* Work to complete *
Locate the word "Mạng" in the entries below, then gather every line that holds it.

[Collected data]

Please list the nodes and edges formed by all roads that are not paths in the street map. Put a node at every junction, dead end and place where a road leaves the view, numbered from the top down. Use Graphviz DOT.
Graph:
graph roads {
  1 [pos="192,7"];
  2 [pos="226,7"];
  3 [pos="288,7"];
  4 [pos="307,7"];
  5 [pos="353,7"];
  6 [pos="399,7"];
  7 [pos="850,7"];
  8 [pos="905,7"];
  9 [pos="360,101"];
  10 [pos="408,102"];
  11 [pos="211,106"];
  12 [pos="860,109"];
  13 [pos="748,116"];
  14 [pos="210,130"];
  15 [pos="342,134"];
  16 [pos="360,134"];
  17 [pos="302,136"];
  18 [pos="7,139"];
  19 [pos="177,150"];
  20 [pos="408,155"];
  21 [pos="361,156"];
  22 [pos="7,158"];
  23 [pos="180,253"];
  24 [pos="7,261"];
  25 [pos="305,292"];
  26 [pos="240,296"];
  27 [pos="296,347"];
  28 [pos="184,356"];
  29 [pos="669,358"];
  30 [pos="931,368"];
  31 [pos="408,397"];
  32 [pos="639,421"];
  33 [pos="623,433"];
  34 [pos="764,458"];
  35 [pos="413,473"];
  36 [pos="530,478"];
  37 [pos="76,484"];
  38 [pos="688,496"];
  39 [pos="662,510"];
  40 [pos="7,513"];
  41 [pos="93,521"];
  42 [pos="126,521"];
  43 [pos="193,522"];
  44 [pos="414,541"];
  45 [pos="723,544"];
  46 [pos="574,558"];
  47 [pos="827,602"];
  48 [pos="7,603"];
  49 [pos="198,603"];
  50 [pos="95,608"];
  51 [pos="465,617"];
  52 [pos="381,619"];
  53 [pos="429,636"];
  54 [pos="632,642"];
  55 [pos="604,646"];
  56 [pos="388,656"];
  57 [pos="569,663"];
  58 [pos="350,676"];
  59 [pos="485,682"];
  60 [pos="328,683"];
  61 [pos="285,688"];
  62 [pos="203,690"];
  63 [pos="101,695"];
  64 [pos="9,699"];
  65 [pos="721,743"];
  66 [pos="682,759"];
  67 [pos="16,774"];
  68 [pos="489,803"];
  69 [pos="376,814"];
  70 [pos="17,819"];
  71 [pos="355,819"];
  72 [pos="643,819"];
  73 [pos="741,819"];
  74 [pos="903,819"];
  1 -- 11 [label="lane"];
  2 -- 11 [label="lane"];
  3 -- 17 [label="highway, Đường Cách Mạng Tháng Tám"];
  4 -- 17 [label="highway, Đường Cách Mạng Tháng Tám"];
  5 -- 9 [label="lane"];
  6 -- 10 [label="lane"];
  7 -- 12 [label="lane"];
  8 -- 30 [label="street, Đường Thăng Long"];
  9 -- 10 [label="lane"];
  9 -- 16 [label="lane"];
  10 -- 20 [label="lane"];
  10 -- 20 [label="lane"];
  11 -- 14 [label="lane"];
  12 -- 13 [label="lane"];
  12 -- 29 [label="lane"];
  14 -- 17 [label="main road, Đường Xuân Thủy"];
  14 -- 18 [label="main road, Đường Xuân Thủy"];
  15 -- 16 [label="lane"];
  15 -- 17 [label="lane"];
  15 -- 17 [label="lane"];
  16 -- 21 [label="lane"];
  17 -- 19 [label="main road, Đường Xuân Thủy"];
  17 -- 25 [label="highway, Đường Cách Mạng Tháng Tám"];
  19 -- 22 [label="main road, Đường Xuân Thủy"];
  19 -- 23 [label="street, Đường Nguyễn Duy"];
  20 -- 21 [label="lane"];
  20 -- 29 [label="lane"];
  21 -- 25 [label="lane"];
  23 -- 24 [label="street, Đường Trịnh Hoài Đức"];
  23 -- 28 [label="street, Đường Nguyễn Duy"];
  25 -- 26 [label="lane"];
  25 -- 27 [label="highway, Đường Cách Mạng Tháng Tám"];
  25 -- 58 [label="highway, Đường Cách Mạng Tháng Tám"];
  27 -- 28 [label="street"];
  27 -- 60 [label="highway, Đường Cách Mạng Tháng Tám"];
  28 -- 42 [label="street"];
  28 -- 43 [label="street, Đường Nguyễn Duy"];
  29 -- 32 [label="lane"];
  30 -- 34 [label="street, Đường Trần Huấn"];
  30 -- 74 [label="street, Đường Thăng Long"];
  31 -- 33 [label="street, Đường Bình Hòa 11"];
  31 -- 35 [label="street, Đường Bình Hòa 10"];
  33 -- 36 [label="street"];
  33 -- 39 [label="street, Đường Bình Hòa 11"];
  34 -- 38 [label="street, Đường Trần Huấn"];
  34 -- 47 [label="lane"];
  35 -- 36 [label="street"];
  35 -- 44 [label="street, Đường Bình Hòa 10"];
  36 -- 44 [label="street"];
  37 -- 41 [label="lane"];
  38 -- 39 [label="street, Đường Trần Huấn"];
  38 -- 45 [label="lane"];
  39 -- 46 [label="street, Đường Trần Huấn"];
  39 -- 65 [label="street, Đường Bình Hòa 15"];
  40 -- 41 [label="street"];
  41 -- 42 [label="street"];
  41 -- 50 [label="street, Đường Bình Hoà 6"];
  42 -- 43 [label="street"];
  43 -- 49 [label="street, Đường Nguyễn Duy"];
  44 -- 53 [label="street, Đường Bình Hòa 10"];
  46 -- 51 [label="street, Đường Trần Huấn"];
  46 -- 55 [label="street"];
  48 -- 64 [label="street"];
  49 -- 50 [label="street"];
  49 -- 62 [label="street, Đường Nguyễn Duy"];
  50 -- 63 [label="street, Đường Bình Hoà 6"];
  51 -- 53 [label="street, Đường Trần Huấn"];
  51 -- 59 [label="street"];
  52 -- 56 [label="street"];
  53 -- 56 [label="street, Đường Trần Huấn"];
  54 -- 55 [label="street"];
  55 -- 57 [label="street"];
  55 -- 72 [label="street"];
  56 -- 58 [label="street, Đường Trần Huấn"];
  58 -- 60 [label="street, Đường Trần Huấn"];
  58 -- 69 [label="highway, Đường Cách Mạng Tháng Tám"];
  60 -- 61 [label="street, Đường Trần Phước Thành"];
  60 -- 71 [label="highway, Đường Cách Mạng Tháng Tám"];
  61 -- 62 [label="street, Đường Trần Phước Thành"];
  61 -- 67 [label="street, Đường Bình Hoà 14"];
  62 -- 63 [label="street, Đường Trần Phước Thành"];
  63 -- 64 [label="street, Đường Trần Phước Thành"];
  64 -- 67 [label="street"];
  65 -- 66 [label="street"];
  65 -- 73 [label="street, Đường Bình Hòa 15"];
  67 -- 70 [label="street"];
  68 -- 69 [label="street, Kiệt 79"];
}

* Result below *
  3 -- 17 [label="highway, Đường Cách Mạng Tháng Tám"];
  4 -- 17 [label="highway, Đường Cách Mạng Tháng Tám"];
  17 -- 25 [label="highway, Đường Cách Mạng Tháng Tám"];
  25 -- 27 [label="highway, Đường Cách Mạng Tháng Tám"];
  25 -- 58 [label="highway, Đường Cách Mạng Tháng Tám"];
  27 -- 60 [label="highway, Đường Cách Mạng Tháng Tám"];
  58 -- 69 [label="highway, Đường Cách Mạng Tháng Tám"];
  60 -- 71 [label="highway, Đường Cách Mạng Tháng Tám"];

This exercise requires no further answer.